Another challenging example — and one that is sure to come up again soon — is how to respond to Russian disinformation campaigns against U.S. citizens? Russia has proven themselves adept at weaponizing the internet and they seem keen on continuing to do it. Their efforts to influence American politics have been well documented by Robert Mueller, and the Russians seem to have used a similar playbook to influence other elections around the world as well. By weaponizing tools like Facebook and Twitter foriegn powers have found powerful propaganda platforms and more direct access to foreign audiences than ever before.

Many little laws were broken along the way, but much of what the Russians did is perfectly legal. For example, Russians crafted websites and sought out original content from controversial American writers. They sold patriotic merchandise like paintings featuring American soldiers, bald eagles, and the American flag, targeting the American right.

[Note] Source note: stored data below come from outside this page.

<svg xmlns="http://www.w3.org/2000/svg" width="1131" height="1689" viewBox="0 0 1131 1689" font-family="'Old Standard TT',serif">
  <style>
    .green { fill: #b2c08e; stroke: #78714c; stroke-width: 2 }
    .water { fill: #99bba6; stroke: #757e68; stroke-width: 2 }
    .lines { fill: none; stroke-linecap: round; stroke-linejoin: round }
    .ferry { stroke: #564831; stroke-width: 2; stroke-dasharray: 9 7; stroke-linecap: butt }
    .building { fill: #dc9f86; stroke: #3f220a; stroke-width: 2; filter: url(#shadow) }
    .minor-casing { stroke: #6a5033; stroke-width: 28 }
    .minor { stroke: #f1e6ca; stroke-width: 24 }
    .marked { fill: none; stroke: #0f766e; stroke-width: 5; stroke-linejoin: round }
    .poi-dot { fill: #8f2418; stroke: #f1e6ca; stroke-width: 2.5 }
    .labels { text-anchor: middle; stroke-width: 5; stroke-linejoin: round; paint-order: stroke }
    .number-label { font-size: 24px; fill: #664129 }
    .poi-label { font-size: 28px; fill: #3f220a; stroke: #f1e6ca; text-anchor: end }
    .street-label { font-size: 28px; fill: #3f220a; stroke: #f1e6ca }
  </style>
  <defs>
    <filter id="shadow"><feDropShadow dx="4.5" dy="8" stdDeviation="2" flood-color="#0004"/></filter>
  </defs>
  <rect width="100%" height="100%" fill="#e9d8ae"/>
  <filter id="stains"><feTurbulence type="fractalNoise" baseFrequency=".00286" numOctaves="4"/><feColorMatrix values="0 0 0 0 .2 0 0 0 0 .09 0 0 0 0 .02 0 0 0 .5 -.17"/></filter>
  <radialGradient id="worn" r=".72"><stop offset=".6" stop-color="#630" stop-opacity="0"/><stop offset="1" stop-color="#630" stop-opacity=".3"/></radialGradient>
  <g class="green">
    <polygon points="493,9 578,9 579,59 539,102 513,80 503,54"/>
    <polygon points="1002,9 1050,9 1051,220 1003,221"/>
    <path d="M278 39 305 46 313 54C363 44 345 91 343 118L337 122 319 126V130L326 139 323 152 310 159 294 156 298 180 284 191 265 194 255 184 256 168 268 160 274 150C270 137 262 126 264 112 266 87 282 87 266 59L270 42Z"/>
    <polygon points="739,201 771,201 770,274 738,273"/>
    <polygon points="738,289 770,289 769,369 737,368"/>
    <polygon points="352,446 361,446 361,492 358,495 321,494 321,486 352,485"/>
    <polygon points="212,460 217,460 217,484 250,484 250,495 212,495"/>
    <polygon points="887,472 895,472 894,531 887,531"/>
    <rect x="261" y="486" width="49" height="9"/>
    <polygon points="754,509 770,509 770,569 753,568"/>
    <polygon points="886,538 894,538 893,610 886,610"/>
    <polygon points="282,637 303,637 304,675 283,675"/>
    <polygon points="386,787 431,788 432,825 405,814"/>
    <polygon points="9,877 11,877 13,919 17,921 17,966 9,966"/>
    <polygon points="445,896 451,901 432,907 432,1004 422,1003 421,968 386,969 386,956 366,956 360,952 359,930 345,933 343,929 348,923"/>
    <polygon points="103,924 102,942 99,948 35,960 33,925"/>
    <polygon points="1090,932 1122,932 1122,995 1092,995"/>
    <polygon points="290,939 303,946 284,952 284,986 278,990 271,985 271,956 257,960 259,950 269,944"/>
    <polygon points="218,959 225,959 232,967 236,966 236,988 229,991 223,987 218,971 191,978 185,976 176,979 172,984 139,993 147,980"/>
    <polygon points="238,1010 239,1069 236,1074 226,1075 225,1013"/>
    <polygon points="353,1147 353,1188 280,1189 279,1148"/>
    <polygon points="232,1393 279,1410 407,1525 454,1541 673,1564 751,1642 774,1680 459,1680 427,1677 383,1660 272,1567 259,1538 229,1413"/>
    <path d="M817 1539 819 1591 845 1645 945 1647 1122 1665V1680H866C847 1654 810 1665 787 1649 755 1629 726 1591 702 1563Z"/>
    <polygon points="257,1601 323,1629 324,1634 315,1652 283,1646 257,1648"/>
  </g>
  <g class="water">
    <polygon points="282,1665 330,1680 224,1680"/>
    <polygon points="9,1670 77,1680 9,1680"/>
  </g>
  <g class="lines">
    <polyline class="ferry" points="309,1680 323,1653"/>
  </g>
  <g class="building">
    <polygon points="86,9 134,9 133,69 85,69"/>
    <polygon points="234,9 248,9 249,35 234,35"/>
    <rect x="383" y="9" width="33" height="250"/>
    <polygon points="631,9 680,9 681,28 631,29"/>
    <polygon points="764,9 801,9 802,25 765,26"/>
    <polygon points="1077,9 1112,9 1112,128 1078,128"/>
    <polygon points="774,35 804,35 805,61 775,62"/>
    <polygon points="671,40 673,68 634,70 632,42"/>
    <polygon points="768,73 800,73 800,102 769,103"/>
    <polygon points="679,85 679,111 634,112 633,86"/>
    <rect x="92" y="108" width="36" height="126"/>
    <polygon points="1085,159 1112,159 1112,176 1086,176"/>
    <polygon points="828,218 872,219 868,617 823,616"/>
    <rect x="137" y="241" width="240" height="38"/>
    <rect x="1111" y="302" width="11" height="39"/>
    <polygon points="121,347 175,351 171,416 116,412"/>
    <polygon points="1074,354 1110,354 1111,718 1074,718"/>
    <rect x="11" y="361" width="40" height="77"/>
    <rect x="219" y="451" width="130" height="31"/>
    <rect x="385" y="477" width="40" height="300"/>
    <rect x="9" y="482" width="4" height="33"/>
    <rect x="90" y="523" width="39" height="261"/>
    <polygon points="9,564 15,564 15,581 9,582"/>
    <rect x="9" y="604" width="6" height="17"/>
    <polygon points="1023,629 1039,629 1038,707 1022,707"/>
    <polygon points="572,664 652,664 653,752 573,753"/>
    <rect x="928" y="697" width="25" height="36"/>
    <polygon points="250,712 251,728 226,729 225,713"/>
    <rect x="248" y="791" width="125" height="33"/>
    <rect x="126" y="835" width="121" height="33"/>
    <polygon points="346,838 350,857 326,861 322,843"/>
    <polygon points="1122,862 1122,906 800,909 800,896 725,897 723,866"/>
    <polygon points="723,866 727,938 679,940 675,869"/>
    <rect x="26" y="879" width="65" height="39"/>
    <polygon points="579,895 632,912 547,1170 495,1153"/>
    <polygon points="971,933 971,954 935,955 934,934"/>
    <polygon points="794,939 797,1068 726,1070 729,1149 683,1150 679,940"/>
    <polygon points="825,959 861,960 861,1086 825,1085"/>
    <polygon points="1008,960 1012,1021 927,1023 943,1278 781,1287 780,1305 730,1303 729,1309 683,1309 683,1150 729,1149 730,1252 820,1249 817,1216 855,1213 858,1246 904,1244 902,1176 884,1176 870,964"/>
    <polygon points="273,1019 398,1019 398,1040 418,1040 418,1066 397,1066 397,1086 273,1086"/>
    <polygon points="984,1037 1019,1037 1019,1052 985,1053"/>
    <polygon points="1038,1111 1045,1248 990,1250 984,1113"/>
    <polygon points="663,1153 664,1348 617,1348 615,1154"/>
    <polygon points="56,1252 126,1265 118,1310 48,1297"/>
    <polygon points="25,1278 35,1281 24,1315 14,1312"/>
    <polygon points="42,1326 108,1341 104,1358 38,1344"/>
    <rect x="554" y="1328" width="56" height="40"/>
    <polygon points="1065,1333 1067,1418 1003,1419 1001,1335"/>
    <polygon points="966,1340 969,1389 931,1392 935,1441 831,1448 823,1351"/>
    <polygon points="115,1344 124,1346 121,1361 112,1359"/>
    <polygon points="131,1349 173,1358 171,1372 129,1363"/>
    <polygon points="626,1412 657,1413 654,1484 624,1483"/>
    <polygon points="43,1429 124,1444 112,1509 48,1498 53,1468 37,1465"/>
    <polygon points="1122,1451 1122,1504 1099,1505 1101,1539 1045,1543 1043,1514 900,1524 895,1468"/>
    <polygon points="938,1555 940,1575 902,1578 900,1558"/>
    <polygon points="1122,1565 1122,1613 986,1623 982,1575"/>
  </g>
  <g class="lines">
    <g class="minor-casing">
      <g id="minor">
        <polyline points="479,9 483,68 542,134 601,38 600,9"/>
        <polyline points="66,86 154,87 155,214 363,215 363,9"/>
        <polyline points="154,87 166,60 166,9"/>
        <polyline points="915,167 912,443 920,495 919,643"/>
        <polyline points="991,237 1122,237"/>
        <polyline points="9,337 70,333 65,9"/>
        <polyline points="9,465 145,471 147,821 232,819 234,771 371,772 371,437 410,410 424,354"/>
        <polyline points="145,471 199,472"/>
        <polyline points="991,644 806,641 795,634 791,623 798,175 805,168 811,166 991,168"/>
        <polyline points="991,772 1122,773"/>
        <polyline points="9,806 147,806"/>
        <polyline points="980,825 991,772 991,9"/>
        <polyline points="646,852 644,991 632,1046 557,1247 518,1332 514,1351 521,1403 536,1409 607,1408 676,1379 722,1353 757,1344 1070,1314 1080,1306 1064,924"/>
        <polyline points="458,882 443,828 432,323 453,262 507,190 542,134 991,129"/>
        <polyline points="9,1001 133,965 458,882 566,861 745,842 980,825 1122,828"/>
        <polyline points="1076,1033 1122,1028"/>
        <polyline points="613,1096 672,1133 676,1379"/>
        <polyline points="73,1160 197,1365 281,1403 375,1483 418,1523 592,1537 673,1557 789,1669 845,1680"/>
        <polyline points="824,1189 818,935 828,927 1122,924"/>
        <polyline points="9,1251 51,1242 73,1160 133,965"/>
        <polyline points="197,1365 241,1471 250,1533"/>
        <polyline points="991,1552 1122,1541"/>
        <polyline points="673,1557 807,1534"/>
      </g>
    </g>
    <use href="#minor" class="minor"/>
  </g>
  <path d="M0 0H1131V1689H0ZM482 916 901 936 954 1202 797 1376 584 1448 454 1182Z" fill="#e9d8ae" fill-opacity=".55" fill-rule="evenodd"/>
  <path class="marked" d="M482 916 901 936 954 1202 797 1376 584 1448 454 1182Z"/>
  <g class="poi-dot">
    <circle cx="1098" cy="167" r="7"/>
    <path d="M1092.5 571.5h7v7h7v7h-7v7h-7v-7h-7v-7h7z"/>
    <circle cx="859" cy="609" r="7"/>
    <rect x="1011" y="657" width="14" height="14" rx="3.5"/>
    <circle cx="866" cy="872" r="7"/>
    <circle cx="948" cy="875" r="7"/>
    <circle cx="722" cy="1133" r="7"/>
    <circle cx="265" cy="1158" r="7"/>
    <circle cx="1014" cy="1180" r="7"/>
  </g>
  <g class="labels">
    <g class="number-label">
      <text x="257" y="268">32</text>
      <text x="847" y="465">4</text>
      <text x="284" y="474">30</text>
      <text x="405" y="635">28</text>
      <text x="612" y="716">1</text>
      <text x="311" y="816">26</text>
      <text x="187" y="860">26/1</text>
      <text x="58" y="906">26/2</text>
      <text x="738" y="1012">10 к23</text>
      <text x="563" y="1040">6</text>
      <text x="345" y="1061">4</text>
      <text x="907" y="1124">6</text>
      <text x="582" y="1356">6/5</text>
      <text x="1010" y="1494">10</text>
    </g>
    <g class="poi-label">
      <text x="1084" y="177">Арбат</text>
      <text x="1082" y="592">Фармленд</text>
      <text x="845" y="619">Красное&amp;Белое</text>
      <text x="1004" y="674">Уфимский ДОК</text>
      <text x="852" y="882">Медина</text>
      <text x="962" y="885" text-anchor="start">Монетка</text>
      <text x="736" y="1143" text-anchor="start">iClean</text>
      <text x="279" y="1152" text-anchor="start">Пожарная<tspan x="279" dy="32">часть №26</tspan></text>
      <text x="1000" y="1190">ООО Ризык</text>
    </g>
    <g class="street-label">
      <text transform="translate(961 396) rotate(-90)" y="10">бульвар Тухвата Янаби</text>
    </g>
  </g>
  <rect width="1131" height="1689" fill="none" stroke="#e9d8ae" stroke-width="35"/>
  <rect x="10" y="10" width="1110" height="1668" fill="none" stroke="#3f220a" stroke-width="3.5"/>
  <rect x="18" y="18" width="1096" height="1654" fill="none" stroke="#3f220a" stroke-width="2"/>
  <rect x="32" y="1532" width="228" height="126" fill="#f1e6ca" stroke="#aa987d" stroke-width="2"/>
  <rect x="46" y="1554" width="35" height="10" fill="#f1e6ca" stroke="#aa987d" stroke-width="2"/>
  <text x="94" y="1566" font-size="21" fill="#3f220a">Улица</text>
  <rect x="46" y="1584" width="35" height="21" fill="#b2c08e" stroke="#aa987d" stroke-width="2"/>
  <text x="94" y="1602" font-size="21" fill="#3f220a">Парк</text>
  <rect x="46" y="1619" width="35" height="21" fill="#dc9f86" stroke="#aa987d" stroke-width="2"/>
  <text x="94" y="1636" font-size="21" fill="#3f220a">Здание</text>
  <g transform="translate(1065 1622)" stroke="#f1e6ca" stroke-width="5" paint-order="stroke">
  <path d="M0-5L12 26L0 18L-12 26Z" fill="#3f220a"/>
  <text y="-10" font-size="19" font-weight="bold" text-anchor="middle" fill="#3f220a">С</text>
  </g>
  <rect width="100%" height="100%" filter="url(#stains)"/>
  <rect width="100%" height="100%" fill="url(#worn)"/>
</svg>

They also sold merchandise targeting the LGBTQ community and the Black community, especially people interested in the Black Lives Matter movement, targeting the American left. They even helped organize real life political rallies in the United States.

Some crimes were committed: Stealing the DNC’s emails is a crime and Meuller’s office filed many other criminal charges against Russian individuals and entities, including the Internet Research Agency. But these actions — even the legal ones — were fundamentally about making America less stable, less democratic, and less powerful. We (and especially our politicians) got ourselves into this mess of outrage and polarization, but Russia is happy to add fuel to the fire.

Do these disinformation and propaganda campaigns constitute an act of war? Probably not, but it is clearly in our best interest to give Russia an adequate incentive to stop. If you believe that Russian influence was enough to tip the scales in Donald Trump’s favor — a position that is well within the realm of possibility given how close the election was — then you could argue that Russia effectively succeeded in causing an American regime change. Wars have been fought over much less, and have been fought specifically over regime change in the past.

The U.S. plainly overthrew Saddam Hussein in Iraq, and we tried to do the same thing in the Vietnam war. Our government has also surreptitiously worked towards those ends through propaganda efforts and arms deals. We helped orchestrate coups in Iran and in Chile, for example. Iranians and Chileans are right to consider our efforts towards regime change a violation of their sovereignty, and we’re right to consider Russian efforts a violation of our sovereignty. But what can we do in response… hack Russian voting systems to ensure that votes are counted fairly?

I don’t have the answers, but one thing is clear: As international competition and warfare continue to move into digital ecosystems we need to develop new paradigms to respond to these new threats, unless we want to invite more of the same.